MOBILE, Alabama — A man who spent more than a decade on death row before a judge threw out his conviction was visibly frustrated this week after learning he still would not be released on bond while prosecutors decide how to proceed with his case.
A conviction unraveled by a scathing ruling
The defendant appeared before a Mobile County circuit judge for a status hearing after the same judge issued a lengthy ruling roughly a year earlier granting him a new trial. In that 218-page decision, the judge found serious problems throughout his original 2001 trial, including failures by his own defense attorneys, one of whom was found to have discarded key evidence, and by investigators and prosecutors who did not turn over evidence favorable to the defense. The judge also found that a detective’s trial testimony was false and that the prosecution knew or should have known it at the time. Both the original prosecution and defense teams have denied wrongdoing.

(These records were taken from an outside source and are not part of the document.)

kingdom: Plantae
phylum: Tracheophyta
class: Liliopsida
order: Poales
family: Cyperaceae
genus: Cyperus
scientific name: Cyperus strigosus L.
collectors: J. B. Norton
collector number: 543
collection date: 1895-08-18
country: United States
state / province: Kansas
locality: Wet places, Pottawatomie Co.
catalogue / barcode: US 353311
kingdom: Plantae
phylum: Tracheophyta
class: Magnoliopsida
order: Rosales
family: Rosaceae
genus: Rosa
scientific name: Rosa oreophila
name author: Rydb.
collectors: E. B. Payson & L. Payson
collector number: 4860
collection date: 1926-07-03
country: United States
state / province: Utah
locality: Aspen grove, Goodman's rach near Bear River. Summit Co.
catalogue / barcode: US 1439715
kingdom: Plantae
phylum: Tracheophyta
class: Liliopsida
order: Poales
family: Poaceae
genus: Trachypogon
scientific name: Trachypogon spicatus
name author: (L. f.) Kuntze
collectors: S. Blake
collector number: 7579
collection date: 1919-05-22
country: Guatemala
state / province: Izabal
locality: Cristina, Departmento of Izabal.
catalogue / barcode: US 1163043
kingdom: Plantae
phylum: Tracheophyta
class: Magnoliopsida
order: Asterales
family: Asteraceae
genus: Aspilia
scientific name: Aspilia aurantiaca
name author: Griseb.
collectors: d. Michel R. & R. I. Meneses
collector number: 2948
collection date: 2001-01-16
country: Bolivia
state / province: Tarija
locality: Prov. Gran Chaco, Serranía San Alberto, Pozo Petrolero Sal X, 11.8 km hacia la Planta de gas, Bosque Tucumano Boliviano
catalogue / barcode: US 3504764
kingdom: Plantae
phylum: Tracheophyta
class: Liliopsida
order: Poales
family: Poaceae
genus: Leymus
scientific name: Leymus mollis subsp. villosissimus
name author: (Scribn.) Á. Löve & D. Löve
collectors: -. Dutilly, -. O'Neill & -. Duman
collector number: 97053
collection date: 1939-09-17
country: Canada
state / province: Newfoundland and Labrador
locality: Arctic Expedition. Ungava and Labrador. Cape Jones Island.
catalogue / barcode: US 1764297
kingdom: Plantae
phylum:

Bail question pushed to November
At this week’s hearing, defense attorneys asked the court to allow their client to post bond for the first time in more than a decade. But an assistant district attorney told the judge prosecutors still needed more time to decide whether they will again seek the death penalty in a retrial, which would affect whether bail is even an option. The judge reset the matter for a hearing in late November.
The defendant’s aunt and legal guardian expressed frustration after the hearing, saying she had expected him to come home and questioning why prosecutors, after so many years, were still not prepared to move forward.
A brutal killing that has stretched on for years
The case stems from the February 2000 killing of a west Mobile man, whose body was found beaten and stabbed more than 100 times in a wooded area, his throat also slashed. Prosecutors originally argued the stabbing followed a racial slur made by the victim, and that the defendant led a group of four people involved in the killing. Three other men were later convicted in connection with the case, with two of them testifying against the man now awaiting retrial.
Defense attorneys say their strategy has shifted since a key prosecution witness recanted testimony in 2010 that she had heard the defendant threaten the victim the night before the killing, a reversal defense attorneys argue undercuts the original theory of the crime.
Victim’s family vows to keep showing up
Family members of the victim, who were present in the courtroom, said they remain confident in the strength of the case against the defendant and described him as unchanged in his demeanor since the original trial more than a decade ago. They said they intend to continue attending hearings through the November bail decision and into a potential retrial expected sometime next year.